
  7. 1:05:00 – 1:17:00

    Friction, Passion, and Doing the Work Right in Front of You

    They unpack the cultural obsession with “finding your passion” versus Lembke’s clinical observation that many addicted or unhappy young people are waiting for the perfect calling while drowning in high-dopamine distractions. She argues for focusing on the immediate work that needs doing—however small—as a path to meaning, stability, and eventually genuine passion.

  8. 1:17:00 – 1:38:00

    One Day at a Time: The Unit of the Day and Habit-Building

    Connecting recovery slogans to neuroscience, they emphasize the 24-hour day as the natural unit for human planning and self-regulation. Rather than obsessing over 10-year visions, people in recovery, high performers, and even special operators succeed by focusing on doing today well and letting those days compound over time.

  9. 1:38:00 – 1:51:00

    The 30‑Day Dopamine Reset: Phases and Expectations

    Lembke details her core clinical intervention: a 30-day abstinence from the problematic drug or behavior to reset dopamine pathways. She breaks down the typical time course—two very difficult weeks, then incremental improvement—while acknowledging that some people need higher levels of care and that not all brains fully recover baseline resilience.

:: RECORDED DATA ::
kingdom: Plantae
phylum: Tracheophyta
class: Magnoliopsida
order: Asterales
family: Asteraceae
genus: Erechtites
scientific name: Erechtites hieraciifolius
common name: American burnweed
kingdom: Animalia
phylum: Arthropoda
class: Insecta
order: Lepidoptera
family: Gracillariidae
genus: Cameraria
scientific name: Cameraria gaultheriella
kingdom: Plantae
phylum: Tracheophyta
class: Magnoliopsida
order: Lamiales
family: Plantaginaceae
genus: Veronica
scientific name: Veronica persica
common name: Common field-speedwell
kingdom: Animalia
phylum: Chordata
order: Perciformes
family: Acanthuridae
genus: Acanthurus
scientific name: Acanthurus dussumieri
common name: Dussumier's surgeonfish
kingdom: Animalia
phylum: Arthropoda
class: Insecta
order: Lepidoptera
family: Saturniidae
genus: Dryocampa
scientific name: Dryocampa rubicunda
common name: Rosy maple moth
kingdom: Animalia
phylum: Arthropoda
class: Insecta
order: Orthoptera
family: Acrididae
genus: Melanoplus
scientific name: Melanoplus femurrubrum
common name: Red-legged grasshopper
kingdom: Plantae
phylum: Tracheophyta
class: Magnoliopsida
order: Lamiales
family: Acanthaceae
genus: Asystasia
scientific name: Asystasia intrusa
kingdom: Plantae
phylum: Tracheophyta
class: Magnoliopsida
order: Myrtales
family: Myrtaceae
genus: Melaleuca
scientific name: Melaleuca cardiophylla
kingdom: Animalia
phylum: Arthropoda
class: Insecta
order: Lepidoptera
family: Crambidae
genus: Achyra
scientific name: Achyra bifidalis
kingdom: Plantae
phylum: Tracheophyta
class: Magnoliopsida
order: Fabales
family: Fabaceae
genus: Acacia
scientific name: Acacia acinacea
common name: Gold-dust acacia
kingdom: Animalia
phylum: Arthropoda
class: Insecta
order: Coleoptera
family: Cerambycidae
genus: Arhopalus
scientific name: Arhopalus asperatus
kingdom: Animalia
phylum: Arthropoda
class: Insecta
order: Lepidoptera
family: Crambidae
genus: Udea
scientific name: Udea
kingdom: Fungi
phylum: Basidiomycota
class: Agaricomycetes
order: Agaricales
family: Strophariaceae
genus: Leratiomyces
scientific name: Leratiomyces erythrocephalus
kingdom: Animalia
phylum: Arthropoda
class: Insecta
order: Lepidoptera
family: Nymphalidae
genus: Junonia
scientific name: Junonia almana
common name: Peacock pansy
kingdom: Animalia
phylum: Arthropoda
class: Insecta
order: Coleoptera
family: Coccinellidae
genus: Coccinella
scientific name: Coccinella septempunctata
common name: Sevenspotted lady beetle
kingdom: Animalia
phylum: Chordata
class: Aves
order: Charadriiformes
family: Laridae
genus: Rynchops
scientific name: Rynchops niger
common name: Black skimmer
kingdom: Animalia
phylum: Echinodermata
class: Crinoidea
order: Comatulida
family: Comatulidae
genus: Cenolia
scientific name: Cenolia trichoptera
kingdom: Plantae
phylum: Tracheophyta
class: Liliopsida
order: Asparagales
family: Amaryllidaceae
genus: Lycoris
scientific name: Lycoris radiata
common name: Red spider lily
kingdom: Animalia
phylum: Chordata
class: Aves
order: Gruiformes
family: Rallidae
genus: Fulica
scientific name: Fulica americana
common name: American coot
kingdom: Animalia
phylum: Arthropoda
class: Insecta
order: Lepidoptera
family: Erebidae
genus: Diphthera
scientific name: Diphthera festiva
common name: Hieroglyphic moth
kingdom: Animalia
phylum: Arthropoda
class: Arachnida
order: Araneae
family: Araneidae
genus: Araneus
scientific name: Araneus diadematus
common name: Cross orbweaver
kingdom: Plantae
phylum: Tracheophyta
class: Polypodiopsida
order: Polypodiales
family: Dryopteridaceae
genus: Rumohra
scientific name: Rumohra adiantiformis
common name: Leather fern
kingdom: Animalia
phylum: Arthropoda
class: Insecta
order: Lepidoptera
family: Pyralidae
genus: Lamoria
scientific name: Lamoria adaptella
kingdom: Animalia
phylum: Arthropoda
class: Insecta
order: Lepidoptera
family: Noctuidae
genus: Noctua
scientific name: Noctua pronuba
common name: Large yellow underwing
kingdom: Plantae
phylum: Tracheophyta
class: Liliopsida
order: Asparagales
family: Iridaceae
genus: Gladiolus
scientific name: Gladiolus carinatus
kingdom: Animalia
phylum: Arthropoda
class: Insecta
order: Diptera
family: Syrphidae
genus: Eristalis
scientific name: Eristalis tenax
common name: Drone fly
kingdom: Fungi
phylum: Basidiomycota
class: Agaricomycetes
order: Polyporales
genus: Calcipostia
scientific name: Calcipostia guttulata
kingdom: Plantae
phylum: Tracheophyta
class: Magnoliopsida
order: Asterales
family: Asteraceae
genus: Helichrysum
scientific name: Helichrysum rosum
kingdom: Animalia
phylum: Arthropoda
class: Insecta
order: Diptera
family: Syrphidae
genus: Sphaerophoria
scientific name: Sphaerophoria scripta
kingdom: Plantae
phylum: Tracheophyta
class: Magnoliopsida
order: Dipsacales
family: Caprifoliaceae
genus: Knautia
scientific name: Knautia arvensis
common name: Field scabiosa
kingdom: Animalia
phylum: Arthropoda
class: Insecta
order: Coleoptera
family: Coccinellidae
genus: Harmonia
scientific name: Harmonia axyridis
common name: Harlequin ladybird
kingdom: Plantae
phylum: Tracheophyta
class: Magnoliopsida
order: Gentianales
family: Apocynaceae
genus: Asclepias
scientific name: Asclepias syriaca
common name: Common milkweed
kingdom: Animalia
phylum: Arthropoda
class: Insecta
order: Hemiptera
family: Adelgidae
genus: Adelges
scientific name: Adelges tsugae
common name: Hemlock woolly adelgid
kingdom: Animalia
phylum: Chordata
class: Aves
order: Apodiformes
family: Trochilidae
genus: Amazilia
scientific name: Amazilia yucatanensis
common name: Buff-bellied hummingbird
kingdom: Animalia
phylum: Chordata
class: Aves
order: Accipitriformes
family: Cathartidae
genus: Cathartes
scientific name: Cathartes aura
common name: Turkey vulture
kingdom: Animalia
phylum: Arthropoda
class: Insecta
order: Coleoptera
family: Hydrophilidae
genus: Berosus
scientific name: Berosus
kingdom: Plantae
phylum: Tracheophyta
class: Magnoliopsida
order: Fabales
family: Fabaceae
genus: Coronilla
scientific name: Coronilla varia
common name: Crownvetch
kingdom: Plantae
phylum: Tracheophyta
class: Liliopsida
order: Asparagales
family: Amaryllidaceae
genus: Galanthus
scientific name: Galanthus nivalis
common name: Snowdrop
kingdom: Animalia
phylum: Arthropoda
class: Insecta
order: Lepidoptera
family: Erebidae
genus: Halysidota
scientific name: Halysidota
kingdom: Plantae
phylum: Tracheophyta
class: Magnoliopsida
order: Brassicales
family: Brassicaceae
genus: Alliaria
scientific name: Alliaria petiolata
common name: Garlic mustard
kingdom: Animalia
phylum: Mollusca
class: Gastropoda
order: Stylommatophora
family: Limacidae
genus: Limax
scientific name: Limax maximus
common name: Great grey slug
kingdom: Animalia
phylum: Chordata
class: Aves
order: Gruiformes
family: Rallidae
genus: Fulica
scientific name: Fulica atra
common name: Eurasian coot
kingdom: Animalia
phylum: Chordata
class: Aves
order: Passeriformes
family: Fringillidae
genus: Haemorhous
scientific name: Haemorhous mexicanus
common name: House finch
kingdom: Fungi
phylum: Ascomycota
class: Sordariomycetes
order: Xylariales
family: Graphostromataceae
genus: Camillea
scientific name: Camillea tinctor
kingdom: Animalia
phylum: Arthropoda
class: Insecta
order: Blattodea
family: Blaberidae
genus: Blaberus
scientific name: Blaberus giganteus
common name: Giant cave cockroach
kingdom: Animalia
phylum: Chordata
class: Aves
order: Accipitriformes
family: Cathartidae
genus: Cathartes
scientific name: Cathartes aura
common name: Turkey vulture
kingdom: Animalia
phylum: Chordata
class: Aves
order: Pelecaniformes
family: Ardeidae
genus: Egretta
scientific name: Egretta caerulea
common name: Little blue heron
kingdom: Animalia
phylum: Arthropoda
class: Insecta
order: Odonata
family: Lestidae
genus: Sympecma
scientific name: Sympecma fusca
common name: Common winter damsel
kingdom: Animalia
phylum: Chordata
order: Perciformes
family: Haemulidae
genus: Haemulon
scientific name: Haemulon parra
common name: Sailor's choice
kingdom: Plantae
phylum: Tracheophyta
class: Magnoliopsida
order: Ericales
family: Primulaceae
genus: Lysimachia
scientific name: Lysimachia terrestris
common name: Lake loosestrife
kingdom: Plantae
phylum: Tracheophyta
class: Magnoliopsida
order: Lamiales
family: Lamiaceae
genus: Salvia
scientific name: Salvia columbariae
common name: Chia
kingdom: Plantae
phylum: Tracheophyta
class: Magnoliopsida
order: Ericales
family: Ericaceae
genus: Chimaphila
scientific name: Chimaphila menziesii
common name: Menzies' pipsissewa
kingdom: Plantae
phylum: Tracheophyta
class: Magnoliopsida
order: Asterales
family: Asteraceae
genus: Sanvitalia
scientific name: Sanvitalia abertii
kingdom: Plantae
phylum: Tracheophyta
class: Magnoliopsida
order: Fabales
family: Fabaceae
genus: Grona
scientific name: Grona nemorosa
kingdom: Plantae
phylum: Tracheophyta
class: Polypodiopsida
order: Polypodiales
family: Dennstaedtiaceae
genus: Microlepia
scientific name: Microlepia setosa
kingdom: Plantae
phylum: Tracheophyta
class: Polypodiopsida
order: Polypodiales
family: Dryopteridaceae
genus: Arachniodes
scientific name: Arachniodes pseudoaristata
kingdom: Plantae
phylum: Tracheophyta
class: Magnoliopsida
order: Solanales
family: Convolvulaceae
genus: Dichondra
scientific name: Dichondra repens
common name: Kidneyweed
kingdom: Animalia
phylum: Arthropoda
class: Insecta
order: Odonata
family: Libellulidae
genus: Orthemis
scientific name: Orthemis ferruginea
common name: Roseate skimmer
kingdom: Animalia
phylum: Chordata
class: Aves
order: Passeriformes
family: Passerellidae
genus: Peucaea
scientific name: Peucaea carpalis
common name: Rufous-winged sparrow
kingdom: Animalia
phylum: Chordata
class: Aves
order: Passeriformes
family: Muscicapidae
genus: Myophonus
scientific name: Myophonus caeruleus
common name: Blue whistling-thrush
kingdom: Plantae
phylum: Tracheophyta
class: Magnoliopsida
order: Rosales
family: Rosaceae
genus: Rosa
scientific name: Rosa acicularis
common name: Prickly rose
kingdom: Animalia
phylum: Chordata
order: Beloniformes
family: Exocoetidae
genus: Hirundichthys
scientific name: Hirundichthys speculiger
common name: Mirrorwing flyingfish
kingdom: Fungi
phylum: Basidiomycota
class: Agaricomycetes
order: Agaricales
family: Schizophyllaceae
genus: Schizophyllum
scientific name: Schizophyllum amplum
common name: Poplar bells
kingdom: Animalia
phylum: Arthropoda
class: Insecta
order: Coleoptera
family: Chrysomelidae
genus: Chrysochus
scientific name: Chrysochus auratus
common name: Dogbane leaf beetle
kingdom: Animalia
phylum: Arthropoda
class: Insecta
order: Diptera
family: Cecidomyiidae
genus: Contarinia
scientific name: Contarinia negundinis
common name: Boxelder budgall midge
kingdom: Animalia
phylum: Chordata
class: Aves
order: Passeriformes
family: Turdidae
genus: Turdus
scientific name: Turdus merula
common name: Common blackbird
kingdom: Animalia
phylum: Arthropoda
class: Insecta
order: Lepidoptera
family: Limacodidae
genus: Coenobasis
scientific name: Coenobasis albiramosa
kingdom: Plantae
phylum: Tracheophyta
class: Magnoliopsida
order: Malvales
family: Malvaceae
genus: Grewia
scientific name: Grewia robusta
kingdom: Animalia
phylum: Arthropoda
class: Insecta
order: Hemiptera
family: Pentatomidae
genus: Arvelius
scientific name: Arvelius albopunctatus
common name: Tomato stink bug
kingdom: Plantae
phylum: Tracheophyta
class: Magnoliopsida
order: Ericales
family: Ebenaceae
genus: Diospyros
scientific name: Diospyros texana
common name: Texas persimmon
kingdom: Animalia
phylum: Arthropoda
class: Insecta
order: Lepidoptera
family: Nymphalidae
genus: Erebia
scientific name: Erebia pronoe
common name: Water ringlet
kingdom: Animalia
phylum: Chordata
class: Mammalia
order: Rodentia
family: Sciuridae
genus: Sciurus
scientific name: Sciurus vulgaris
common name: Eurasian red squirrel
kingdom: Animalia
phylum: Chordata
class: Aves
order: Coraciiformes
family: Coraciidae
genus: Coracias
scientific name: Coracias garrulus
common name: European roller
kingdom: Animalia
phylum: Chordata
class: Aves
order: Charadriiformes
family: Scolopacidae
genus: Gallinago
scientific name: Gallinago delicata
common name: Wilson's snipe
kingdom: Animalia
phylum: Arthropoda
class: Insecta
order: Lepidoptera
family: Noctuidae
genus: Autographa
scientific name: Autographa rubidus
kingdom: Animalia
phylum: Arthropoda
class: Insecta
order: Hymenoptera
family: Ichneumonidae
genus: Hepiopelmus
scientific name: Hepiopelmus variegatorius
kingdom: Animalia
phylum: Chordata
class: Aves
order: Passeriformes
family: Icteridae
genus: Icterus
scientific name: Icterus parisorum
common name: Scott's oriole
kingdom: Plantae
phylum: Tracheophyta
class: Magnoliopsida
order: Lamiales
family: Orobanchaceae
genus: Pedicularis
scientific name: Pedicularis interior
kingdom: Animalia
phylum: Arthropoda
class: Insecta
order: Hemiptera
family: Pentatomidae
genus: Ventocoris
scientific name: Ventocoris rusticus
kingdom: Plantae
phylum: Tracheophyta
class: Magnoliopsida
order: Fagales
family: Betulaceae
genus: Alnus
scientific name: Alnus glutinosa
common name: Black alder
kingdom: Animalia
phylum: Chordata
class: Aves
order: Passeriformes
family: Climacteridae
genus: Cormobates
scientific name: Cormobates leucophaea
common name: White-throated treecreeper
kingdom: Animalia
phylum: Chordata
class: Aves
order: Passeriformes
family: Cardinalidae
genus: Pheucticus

:: WORK INSTRUCTIONS ::
A: Copy the passage from the episode outline that begins at the words "Connecting recovery slogans" and stops after "compound over time.".
B: Please list every chapter title given in the episode outline.

:: TASK SOLUTIONS ::
A:
Connecting recovery slogans to neuroscience, they emphasize the 24-hour day as the natural unit for human planning and self-regulation. Rather than obsessing over 10-year visions, people in recovery, high performers, and even special operators succeed by focusing on doing today well and letting those days compound over time.

B:
Friction, Passion, and Doing the Work Right in Front of You
One Day at a Time: The Unit of the Day and Habit-Building
The 30‑Day Dopamine Reset: Phases and Expectations